Domani si parte, il ritrovo del gruppo italiano è all´aeroporto di Milano Malpensa.
Già comincio ad assaporare l´euforia e l´emozione che mi accompagneranno per tutta la durata della gara. Sono ormai mesi che aspetto e mesi che mi alleno duramente. Per me l´allenamento è un po' come il “Foreplay” dell´atto sessuale e culminerá, se tutto va bene, in una esplosione di energia da scaricare interamente in una settimana.
Eccoci finalmente pronti a partire per Ouarzazate. Vecchi amici, nuovi volti di coloro che sono presenti per la prima volta che lasciano trasparire un nervosismo che si puó quasi toccare e che io ben ricordo. Le loro domande a noi “vecchie volpi” sono timide, direi quasi riverenti. Cercano i volti dei noti campioni, li guardano in un rispettoso silenzio pieno di ammirazione, quasi per cercare di captarne i loro segreti. Ci sono poi anche quelli che, forse per mascherare la loro insicurezza, “sbruffonano” elencando prestazioni da far sbalordire. Tra qualche giorno alcuni di loro arriveranno con la coda tra le gambe perché il Deserto rende tutti umili.
Scherzosamente ma anche saggiamente vale il vecchio detto del MdS: “i morti si contano alla fine”.
Cosa difficile da capire per i “non addetti ai lavori” è che durante i prossimi 10 giorni si stringeranno amicizie che dureranno nel tempo e mi tornano alla mente le parole di Zuba (Paolo Zubani) alla mia prima partecipazione che mi diceva che i suoi migliori amici li ha conosciuto lì. Fatto che anch´io posso confermare.
Ho quasi 62 anni, sono alla mia quarta partecipazione e mi ritrovo emozionato come la prima volta, buon segno non avere perso l´entusiasmo e, soprattutto il rispetto per il Deserto. Il rispetto è importante, sei in casa sua, guai a trasgredire alle sue regole!
E´ l´ora dell´imbarco, ci risentiamo dal Campo Base.

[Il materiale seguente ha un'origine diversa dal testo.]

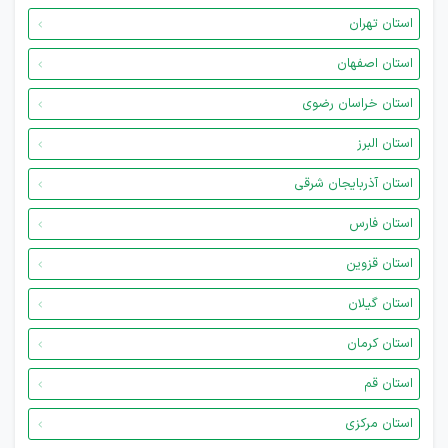
استان تهران
استان اصفهان
استان خراسان رضوی
استان البرز
استان آذربایجان شرقی
استان فارس
استان قزوین
استان گیلان
استان کرمان
استان قم
استان مرکزی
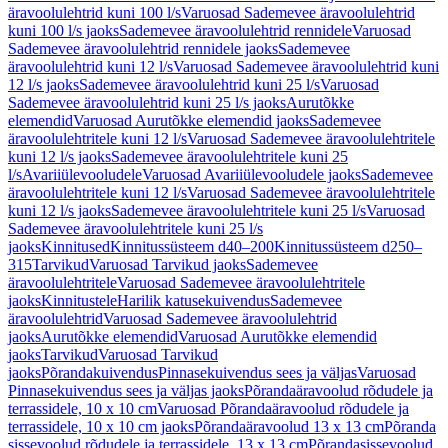
äravoolulehtrid kuni 100 l/s
Varuosad Sademevee äravoolulehtrid
kuni 100 l/s jaoks
Sademevee äravoolulehtrid rennidele
Varuosad
Sademevee äravoolulehtrid rennidele jaoks
Sademevee
äravoolulehtrid kuni 12 l/s
Varuosad Sademevee äravoolulehtrid kuni
12 l/s jaoks
Sademevee äravoolulehtrid kuni 25 l/s
Varuosad
Sademevee äravoolulehtrid kuni 25 l/s jaoks
Aurutõkke
elemendid
Varuosad Aurutõkke elemendid jaoks
Sademevee
äravoolulehtritele kuni 12 l/s
Varuosad Sademevee äravoolulehtritele
kuni 12 l/s jaoks
Sademevee äravoolulehtritele kuni 25
l/s
Avariiülevooludele
Varuosad Avariiülevooludele jaoks
Sademevee
äravoolulehtritele kuni 12 l/s
Varuosad Sademevee äravoolulehtritele
kuni 12 l/s jaoks
Sademevee äravoolulehtritele kuni 25 l/s
Varuosad
Sademevee äravoolulehtritele kuni 25 l/s
jaoks
Kinnitused
Kinnitussüsteem d40–200
Kinnitussüsteem d250–
315
Tarvikud
Varuosad Tarvikud jaoks
Sademevee
äravoolulehtritele
Varuosad Sademevee äravoolulehtritele
jaoks
Kinnitustele
Harilik katusekuivendus
Sademevee
äravoolulehtrid
Varuosad Sademevee äravoolulehtrid
jaoks
Aurutõkke elemendid
Varuosad Aurutõkke elemendid
jaoks
Tarvikud
Varuosad Tarvikud
jaoks
Põrandakuivendus
Pinnasekuivendus sees ja väljas
Varuosad
Pinnasekuivendus sees ja väljas jaoks
Põrandaäravoolud rõdudele ja
terrassidele, 10 x 10 cm
Varuosad Põrandaäravoolud rõdudele ja
terrassidele, 10 x 10 cm jaoks
Põrandaäravoolud 13 x 13 cm
Põranda
sissevoolud rõdudele ja terrassidele, 13 x 13 cm
Põrandasissevoolud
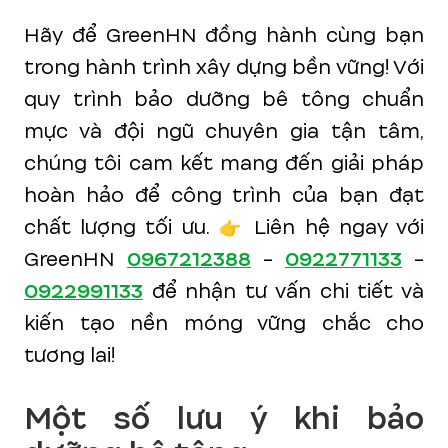
Hãy để GreenHN đồng hành cùng bạn
trong hành trình xây dựng bền vững! Với
quy trình bảo dưỡng bê tông chuẩn
mực và đội ngũ chuyên gia tận tâm,
chúng tôi cam kết mang đến giải pháp
hoàn hảo để công trình của bạn đạt
chất lượng tối ưu. 👉 Liên hệ ngay với
GreenHN
0967212388
-
0922771133
-
0922991133
để nhận tư vấn chi tiết và
kiến tạo nền móng vững chắc cho
tương lai!
Một số lưu ý khi bảo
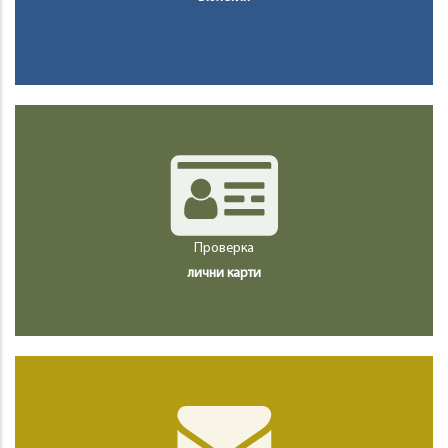
Проверка
лични карти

Siamo in avvicinamento, stipati in un autobus, in direzione Deserto. Molti ancora non sanno, non si immaginano come sarà l´ultima parte del trasferimento. Ad un punto prestabilito dalla Organizzazione abbandoniamo il confortevole autobus climatizzato per proseguire su camions solitamente adibiti al trasporto di animali. Questo è il primo dei due “points of no return”. Sorpresa per molti, sorrisi, alcuni di imbarazzo, di insicurezza, per altri. Il trasferimento dura una buona mezz´ora durante la quale gli autisti si lanciano in una corsa sfrenata, in competizione l´uno con l´altro, incuranti del fatto che l´equilibrio nel cassone è alquanto precario. Grazie al fatto che siamo pressati come sardine in scatola, riusciamo a sopravvivere, in piedi, a questo primo passo verso una realtà che molti ancora non conoscono.